Here are two examples:
The late French stuntman Antoine Baud (see above) declared in an interview that he “above all keeps a painful memory of Louis de Funès”, who had worked with him in Le Capitaine Fracasse (1961), Fantômas se dédélés (1965). ), Fantômas contre Scotland Yard and Les Grandes Vacances (both released in 1967). And by painful, he does not mean that they had serious arguments – or even disagreements – on the set, but rather it is “a tasty anecdote” as he recounts for himself:
In a scene [from Captain Fracasse ], I was fighting with [de Funès] and he had to knock me out. After rehearsals, we shoot the scene. I find myself on the ground and, to knock me out, he grabs a vase within his reach and breaks it over my head. Except that it was not a dummy object prepared by the props designer, but a real vase! Carried away by the scene, he was wrong! I then fell down some stairs, half stunned. When the director said “Cut”, everyone came to lift me up to congratulate me because I had played the scene well, they did not understand that I had not pretended and that I was knocked out. !

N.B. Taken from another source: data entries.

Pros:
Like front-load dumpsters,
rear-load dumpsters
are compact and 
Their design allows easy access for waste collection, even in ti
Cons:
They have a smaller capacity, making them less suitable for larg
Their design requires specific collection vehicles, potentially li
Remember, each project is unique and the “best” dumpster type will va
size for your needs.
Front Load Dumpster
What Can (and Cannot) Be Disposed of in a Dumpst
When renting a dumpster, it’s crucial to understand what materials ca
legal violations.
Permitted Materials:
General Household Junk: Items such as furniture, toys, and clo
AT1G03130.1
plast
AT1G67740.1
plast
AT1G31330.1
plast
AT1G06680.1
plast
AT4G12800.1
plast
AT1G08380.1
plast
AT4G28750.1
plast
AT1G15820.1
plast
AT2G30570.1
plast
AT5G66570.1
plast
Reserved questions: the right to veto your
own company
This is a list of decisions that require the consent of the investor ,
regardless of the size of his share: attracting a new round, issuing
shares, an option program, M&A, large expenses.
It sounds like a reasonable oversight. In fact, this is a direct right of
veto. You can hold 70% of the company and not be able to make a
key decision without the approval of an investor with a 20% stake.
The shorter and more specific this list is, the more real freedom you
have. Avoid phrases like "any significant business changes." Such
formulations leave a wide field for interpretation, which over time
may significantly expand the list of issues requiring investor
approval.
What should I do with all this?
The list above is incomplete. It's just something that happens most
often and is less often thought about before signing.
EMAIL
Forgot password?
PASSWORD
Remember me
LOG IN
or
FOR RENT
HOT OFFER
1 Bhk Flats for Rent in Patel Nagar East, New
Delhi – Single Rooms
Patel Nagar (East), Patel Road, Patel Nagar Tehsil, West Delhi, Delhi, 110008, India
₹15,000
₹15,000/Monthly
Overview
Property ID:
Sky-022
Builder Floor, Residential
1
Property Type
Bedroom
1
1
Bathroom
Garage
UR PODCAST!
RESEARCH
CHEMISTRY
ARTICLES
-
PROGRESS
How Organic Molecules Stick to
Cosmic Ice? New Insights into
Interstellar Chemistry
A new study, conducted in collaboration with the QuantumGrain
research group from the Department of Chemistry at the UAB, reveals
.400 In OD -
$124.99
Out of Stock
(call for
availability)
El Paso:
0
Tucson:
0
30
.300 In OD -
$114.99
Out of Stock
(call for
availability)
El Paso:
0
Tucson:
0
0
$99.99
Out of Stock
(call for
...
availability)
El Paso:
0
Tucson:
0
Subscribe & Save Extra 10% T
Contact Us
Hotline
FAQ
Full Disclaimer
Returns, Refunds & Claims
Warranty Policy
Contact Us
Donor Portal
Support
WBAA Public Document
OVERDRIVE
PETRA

Here’s the scene in question (and it ‘s hilarious!):
Featured in the hit British TV series Fawlty Towers(1975–1979), the late Andrew Sachs, who played the clumsy Spanish waiter Manuel, twice committed to painful action to make his scenes funnier:
The first time concerns a scene from the episode The Wedding Party , where Basil Fawlty – the protagonist of the series, played by the famous comedian John Cleese – knocks Manuel over the head with a frying pan . Initially, this pan was to be a rubber accessory; but suddenly, according to Sachs in an interview with the Daily Mail
[ 2 ], there was confusion when the scene was recorded live in front of an audience, because the pan Cleese was supposed to pick up turned out to be metal instead of the intended prop! Therefore, without knowing it, Cleese hit Sachs with such force that the latter eventually lost consciousness …
The second time almost turned into a tragedy. The scene in question, where Manuel’s jacket and the hotel kitchen catch fire following one of his many stupidities (see video below, from 0:00 to 0:25) , takes place in the last episode of the first season, The Germans (“The Germans” in French). Seeing the character raise his burnt hands, flailing in all directions and shouting: “ Fuego! Fuego! » (“fire” in Spanish) – gestures reminiscent of Charlie Chaplin – we can’t help but laugh; but out of the spotlight, things could have gotten worse: in fact, the fire we see in the scene is indeed real , it is not computer-generated images! Thus, Andrew Sachs had to suffer serious burns, but he was ultimately compensated.
In any case, it is these actions – although painful – which made the scenes funnier, because they are part of all the comic farce from which Fawlty Towers and the films of Louis de Funès stand out.